Regulatory restrictions on importing lidocaine have also played a role. Even when lidocaine is produced in the U.S. and exported, restrictions can prevent it from being re-imported to address domestic shortages. The FDA has the authority to exercise temporary enforcement discretion and allow imports from foreign manufacturers, but it has reserved this tool for rare, critical situations and has not publicly listed lidocaine among the drugs receiving that exception.

How Hospitals and Clinics Are Adapting

With supply uncertain, healthcare providers have adopted workarounds. One common strategy in dermatology is diluting lidocaine 1% with saline in a 1:1 ratio to create a 0.5% solution, effectively doubling the number of procedures a single vial can cover. Studies in Mohs surgery have found that 0.5% lidocaine with epinephrine provides equivalent pain control to the standard 1% concentration, making this a practical option rather than a compromise.

For procedures that don’t involve the spine or epidural space, clinicians can use preservative-containing lidocaine for joint, tendon, and ligament injections without significant additional risk. Some practices have also turned to alternative local anesthetics when available, though these carry their own supply constraints and different dosing profiles.

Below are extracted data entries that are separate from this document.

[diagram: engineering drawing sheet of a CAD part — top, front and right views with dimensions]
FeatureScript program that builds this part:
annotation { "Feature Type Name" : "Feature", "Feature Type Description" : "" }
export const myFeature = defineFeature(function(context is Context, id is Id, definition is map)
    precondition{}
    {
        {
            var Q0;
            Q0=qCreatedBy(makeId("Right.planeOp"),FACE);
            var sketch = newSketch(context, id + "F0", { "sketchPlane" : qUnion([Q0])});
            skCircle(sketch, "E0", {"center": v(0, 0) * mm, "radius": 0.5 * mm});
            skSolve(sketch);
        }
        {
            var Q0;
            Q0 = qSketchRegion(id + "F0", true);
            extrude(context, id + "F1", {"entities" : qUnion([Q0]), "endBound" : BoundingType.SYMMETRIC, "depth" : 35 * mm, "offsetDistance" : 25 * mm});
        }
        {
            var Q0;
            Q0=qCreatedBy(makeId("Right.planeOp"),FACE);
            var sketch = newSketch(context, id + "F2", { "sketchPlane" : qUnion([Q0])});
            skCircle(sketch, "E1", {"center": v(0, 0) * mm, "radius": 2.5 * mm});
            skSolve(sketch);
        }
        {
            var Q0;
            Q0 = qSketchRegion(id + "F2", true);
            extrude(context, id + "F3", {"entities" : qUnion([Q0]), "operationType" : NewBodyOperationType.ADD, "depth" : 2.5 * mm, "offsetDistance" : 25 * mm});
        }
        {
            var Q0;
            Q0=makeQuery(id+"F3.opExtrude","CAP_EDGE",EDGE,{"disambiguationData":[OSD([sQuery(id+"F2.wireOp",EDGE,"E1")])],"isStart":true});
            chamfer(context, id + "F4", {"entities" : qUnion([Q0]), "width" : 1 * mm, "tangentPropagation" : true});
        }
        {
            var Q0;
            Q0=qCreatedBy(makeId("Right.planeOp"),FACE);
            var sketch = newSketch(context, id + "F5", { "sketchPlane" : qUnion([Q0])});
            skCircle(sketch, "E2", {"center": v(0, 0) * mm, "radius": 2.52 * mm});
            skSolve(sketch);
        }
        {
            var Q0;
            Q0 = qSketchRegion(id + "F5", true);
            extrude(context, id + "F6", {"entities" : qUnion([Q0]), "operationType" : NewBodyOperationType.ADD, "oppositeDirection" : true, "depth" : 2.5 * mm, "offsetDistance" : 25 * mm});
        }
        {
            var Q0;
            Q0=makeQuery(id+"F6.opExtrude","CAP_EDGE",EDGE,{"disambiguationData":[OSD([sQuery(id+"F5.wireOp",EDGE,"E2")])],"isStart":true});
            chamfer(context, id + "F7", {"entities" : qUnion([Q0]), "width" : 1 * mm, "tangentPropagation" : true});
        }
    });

Smaller, more agile manufacturers have stepped into the gap. Sintetica US, for example, capitalized on the February 2024 shortage by supplying alternative vial sizes and capturing premium pricing for on-time deliveries. But these smaller suppliers don’t yet have the volume to replace what the major manufacturers can’t provide, and some of the larger producers have projected that key injectable formulations won’t be fully resupplied until 2026.

What the FDA Is Doing

The FDA’s drug shortage staff works across all manufacturers of a drug to coordinate production and demand information. Their toolkit includes expediting regulatory reviews and inspections, allowing manufacturers to continue producing medically necessary products while fixing quality issues, extending expiration dates on existing stock, and approving new manufacturing sites or raw material sources on a faster timeline. In some cases, the agency permits additional safety controls like extra testing or third-party oversight so that a factory can keep running during remediation rather than shutting down entirely.

These measures help at the margins, but they don’t address the structural issue: too few manufacturers making a low-profit drug with 100% foreign-sourced raw materials. Until that changes, lidocaine shortages are likely to recur whenever any single manufacturer hits a disruption.